Hollywood has been absolutely begging for original material lately and Baby Driver presented a unique and fresh idea which delivers on every level. Edgar Wright is at the helm and his close and intimate style is on full show here, making the movie immersive and gripping until the very end.
The movie follows Baby (Ansel Elgort), a getaway driver for a criminal gang ran by a man named Doc (Kevin Spacey). The first two acts of the film focus on Baby trying to get out of the gang in order to try and enjoy a normal life. This coincides with his relationship with his girlfriend, Debora (Lily James), as the two hope to hit the road once Baby gets out. Baby does two jobs with crews that include Buddy (Jon Hamm), Bats (Jamie Foxx), Griff (Jon Bernthal) and Darling (Eiza Gonzalez). Once these are done Baby thinks that he’s out and begins to enjoy life with Debora. To his dismay though, Doc informs him that he’s not out and threatens him and his loved ones. This is a really interesting conflict as you can see that Baby hates it, he doesn’t want anyone to get hurt but his hand is forced for that exact reason. The third act is the crew setting up for a big heist, Baby constantly goes back and forth on whether to go through with it as threats are lurking all over the place. With so many elements in play, shit ultimately hits the fan and everything falls apart, but the journey there is one hell of a ride.
There isn’t much more I can say on the plot because what makes this film so great is the way it’s told. As you would assume from the title there is a lot of focus on driving in this movie, but the way it’s shot is just one of reasons this film feels so fresh. In movies such as The Fast And The Furious, the camera is constantly cutting away along with constant edits. What Baby driver does differently is that the camera follows the car all the way, this accompanied by the intimate style of Edgar Wright makes you feel as though you are right there with Baby.
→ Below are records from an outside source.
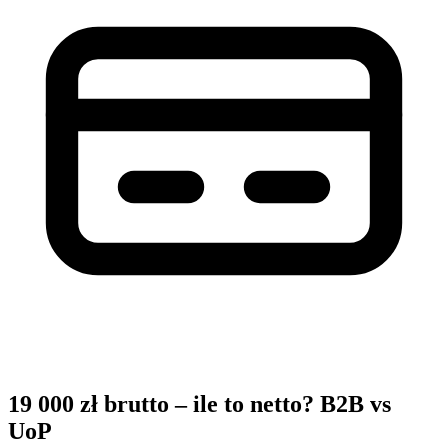
19 000 zł brutto – ile to netto? B2B vs
UoP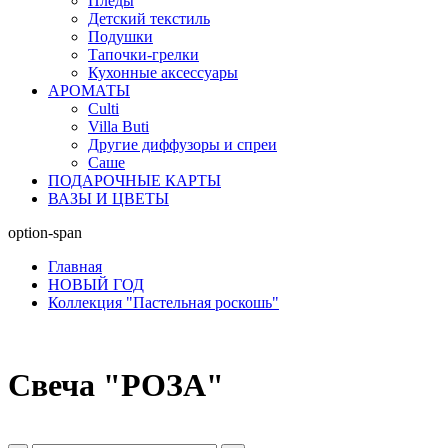
Пледы
Детский текстиль
Подушки
Тапочки-грелки
Кухонные аксессуары
АРОМАТЫ
Culti
Villa Buti
Другие диффузоры и спреи
Саше
ПОДАРОЧНЫЕ КАРТЫ
ВАЗЫ И ЦВЕТЫ
option-span
Главная
НОВЫЙ ГОД
Коллекция "Пастельная роскошь"
Свеча "РОЗА"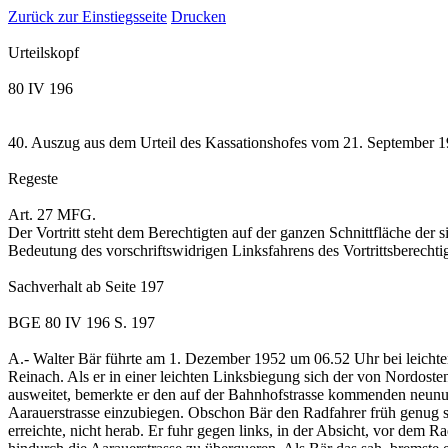
Zurück zur Einstiegsseite
Drucken
Urteilskopf
80 IV 196
40. Auszug aus dem Urteil des Kassationshofes vom 21. September 19
Regeste
Art. 27 MFG.
Der Vortritt steht dem Berechtigten auf der ganzen Schnittfläche der 
Bedeutung des vorschriftswidrigen Linksfahrens des Vortrittsberechtig
Sachverhalt
ab Seite 197
BGE 80 IV 196 S. 197
A.-
Walter Bär führte am 1. Dezember 1952 um 06.52 Uhr bei leicht
Reinach. Als er in einer leichten Linksbiegung sich der von Nordost
ausweitet, bemerkte er den auf der Bahnhofstrasse kommenden neunund
Aarauerstrasse einzubiegen. Obschon Bär den Radfahrer früh genug sa
erreichte, nicht herab. Er fuhr gegen links, in der Absicht, vor de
The second aspect that makes this film so different is the music and the way it’s used. Baby suffers from a constant ringing in his ears so he always plays music to drown it out, the music Baby is listening to plays over the action scenes which really help you to get into them and makes them incredibly fun to watch. The music is also used in a different way that utilises the characters problems in relation to the audience. A lot of the time, you hear what Baby hears so when he takes his ear phones out, you actually hear the ringing that he hears, this is yet another method that helps to immerse you in the movie.
After watching the trailers, one of my worries was that the character of Baby was going to be too boring for me to get into. It literally took less than two minutes for me to realise how wrong I was. Baby is a very troubled character and his development and transformation over the course of the film is near perfect. At the start of the film, he barely says a word, only when he’s in private do you see the true Baby as he dances around and sings along to his music. Debora and his adoptive father are what really drive Baby to change, his dad inspires him and Debra brings him out of his shell. These two things together provide Baby with the guts needed to make the vital tough decisions at the end of the film. Baby goes from a quiet kid, pinned down by his issues, to a man who is no longer scared and can stand on his own two feet.
The action is faced paced and is always thrilling, it’s not huge or over the top, it’s grounded but still manages to be intense while also keeping the big stakes feel. The advantage of the movie being driving based is that the majority of the action is always on the move, even when Baby doesn’t have a car, he showcases some great parkour skills which work really well with the setting and the creative choreography.
Nobody gives a bad performance in this movie, everybody is brilliant from Kevin Spacey’s mellow but still scary Doc, to Jamie Foxx’s off the handle Bats who gives the film its edginess and uncertainty as you don’t know what problem he’s going to cause next. The dialogue in this film is excellent and the fact that no one trusts each other makes every interaction between the crew immensely intense.
The big moments feel big and every aspect helps the other as they all work so well together. There was a joint sigh of relief in the theatre when Baby finally got his happy ending after coming so close on numerous occasions. The film is directed, written and styled beautifully, everything feels fresh and amazing as well as fitting into place so comfortably. Baby Driver excels in every aspect and has your full attention from start to finish.